- **WHAT IS EXPECTED**: In the text on cutting notches to strip coated wire, what is left exposed at the wire's end when the notches reach the inner circumference of the inner coating?

In order to achieve the above-mentioned objective, the present invention also provides a method for forming a notch for stripping including: a preparation step of placing the coated electric wire in the device as described above and positioning the cutter blade in an initial position by means of the device, wherein the initial position is spaced away from the outer circumferential surface in the intersection direction; a first notch forming step of moving the cutter blade until the contact between the outermost conductor and the cutter blade is detected by the contact detecting section based on the variable capacitance; upon detecting the contact by the contact detecting section during movement of the cutter blade according to the first notch forming step, a second notch forming step of adjusting the position of the cutter blade in the intersection direction and positioning the cutter blade to a position corresponding to the notch depth for forming one or more notches therein; and a rotation step of rotating the one or more mechanism parts around the electric wire axis and thus extending the one or more notches in the direction around the electric wire axis in the state of the one or more mechanism parts which have formed the one or more notches in the coated electric wire, which makes the stripped region corresponding to the notch depth removable.
With the device and method for forming a notch for stripping, it is possible to improve the accuracy for notch forming in the case of forming a notch in a thick electric wire and/or a coated electric wire wound around a bobbin for storage.
Hereinafter, embodiments of a device and a method for forming a notch for stripping will be described.
For example, notch forming as described below is possible: For example, a notch forming process is possible in which a depth extending to an inner circumference of the metal foil 24 is specified as the notch depth so that the outermost coating 25 and the metal foil 24 are defined as the stripped region, wherein one or more notches extending to the inner circumference of the metal foil 24 are formed. In this example, after stripping, the braid 23 will be exposed at a terminal of the coated electric wire 2, the braid 23 accommodating the inner coating 22 and core 21 therein. Furthermore, as another example, a notch forming process is possible in which a depth extending to an inner circumference of the inner coating 22 is specified as the notch depth so that all coating materials other than the core 21 are defined as the stripped region, wherein one or more notches extending to the inner circumference of the inner coating 22 are formed. In this example, after stripping, the core 21 will be exposed at the terminal of the coated electric wire 2.

(Keypoint data for each instance)

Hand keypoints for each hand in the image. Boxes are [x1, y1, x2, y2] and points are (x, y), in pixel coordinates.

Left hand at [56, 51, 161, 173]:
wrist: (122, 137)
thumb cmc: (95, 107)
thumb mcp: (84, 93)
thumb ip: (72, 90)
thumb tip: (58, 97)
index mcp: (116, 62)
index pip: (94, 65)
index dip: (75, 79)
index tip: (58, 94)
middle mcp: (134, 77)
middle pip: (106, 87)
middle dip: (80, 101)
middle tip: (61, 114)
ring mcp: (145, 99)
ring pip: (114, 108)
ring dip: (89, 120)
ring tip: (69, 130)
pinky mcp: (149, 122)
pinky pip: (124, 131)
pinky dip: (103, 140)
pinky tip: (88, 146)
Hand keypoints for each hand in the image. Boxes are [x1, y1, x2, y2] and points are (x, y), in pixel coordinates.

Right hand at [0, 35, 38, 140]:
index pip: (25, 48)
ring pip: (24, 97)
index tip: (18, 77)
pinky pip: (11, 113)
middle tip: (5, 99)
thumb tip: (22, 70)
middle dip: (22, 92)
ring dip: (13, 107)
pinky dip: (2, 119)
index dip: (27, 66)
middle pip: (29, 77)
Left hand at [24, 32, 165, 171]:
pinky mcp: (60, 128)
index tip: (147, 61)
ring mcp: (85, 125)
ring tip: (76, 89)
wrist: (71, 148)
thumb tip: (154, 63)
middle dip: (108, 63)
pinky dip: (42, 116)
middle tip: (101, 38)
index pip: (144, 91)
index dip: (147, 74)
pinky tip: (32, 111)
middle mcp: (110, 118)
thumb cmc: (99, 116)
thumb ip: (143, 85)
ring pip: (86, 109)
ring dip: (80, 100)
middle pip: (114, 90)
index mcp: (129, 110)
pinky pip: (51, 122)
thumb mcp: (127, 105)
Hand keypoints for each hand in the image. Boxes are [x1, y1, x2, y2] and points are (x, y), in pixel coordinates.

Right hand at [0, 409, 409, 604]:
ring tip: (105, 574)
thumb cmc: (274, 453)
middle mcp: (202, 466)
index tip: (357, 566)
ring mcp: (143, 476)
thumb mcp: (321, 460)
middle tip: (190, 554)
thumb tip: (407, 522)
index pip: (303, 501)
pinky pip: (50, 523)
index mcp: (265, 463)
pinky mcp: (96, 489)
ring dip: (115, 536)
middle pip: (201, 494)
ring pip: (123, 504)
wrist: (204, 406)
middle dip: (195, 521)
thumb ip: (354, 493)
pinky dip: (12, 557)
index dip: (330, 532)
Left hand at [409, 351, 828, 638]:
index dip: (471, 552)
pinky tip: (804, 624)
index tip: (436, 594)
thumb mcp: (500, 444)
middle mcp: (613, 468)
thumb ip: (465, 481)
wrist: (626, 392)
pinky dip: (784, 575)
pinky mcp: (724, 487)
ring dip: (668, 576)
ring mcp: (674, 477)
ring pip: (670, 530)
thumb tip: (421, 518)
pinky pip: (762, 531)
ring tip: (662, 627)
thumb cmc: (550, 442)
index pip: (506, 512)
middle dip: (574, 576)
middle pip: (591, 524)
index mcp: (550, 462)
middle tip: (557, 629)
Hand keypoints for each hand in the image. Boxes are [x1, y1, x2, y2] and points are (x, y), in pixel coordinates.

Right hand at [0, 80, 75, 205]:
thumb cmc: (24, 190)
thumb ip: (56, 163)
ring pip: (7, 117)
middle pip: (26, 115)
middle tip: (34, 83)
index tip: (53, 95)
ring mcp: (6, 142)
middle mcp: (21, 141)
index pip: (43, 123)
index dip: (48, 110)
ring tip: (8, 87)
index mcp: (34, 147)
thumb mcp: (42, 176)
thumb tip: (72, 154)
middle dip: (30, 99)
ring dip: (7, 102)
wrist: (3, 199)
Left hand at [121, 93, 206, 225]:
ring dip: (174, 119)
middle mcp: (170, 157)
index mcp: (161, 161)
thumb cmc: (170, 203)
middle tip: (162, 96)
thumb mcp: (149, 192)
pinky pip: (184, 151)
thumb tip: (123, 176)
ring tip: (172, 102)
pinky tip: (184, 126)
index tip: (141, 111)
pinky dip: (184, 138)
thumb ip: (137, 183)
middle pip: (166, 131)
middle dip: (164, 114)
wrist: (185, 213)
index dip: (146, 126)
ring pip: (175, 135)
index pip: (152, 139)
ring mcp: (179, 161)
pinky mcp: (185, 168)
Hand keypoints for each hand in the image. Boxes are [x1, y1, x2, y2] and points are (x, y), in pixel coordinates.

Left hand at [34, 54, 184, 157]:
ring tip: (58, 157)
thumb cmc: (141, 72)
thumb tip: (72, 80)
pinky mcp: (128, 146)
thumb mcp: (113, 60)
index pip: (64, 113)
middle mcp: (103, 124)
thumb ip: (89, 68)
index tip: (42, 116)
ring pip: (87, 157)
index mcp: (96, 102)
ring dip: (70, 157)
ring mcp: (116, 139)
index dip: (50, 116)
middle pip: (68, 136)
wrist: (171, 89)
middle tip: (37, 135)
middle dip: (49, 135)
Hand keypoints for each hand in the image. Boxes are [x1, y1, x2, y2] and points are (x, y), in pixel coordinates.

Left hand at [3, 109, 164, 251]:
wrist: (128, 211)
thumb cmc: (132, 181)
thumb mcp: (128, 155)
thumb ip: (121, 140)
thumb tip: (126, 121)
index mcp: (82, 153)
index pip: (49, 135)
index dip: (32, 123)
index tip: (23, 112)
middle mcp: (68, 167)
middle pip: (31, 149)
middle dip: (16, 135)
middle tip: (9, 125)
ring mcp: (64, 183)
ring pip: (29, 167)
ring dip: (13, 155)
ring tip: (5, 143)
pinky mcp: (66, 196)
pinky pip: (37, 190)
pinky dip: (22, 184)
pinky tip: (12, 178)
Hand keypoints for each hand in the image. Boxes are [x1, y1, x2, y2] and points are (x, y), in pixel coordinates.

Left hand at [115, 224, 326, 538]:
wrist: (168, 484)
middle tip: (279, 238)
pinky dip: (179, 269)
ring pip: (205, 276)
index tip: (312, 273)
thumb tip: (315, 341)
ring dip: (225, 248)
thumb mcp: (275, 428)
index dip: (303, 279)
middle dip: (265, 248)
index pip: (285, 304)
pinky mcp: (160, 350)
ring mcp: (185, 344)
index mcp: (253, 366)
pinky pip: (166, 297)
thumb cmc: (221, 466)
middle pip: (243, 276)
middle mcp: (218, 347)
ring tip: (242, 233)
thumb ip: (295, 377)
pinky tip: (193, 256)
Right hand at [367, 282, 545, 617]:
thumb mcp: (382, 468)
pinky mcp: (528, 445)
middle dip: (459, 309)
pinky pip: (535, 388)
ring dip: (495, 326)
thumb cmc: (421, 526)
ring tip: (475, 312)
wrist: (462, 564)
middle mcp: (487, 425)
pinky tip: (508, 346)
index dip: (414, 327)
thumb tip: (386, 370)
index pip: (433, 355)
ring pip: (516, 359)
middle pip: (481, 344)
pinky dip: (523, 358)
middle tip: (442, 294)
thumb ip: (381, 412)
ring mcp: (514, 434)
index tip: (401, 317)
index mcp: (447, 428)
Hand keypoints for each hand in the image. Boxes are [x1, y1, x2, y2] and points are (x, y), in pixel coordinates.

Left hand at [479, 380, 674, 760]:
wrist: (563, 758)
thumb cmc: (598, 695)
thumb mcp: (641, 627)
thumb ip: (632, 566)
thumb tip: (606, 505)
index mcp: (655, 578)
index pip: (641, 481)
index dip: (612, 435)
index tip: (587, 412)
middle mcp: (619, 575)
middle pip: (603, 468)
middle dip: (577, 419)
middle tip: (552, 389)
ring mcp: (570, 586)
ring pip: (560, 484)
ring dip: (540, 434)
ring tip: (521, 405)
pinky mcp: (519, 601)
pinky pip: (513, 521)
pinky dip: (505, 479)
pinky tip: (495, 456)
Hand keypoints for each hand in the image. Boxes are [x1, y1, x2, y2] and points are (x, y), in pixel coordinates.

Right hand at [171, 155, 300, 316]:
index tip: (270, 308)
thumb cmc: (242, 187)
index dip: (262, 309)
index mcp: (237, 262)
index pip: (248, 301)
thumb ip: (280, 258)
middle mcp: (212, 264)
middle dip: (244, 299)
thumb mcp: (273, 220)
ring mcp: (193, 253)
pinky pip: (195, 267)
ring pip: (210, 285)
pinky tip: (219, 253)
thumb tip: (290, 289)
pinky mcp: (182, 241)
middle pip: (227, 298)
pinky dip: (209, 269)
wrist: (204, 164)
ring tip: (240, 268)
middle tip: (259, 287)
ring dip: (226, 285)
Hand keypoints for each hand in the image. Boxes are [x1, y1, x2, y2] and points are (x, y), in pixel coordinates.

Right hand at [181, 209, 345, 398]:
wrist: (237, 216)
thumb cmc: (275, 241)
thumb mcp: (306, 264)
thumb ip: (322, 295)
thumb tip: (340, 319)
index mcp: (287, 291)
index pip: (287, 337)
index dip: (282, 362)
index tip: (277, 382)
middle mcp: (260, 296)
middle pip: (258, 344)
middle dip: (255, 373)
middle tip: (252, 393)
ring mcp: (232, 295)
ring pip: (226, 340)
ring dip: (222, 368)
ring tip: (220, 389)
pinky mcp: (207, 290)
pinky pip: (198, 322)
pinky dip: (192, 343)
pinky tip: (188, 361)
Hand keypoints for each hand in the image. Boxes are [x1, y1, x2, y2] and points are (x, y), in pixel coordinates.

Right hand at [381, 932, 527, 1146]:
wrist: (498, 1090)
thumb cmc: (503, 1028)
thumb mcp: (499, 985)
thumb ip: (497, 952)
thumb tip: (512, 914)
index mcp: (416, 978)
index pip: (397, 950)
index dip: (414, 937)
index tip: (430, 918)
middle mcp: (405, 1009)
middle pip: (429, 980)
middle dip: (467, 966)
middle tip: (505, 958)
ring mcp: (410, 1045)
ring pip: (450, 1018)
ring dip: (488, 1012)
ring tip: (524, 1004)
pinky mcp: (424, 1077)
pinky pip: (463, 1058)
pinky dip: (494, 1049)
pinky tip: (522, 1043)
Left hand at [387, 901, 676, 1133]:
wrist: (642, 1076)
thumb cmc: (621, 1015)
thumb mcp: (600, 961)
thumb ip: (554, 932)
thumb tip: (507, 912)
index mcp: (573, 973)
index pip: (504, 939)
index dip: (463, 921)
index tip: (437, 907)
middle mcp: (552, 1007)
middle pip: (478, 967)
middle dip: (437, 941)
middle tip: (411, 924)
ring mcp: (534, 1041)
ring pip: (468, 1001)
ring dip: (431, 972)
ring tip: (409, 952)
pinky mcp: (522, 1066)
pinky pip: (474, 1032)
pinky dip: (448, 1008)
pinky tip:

- **RESULT BELOW**: The core is exposed at the end of the coated electric wire.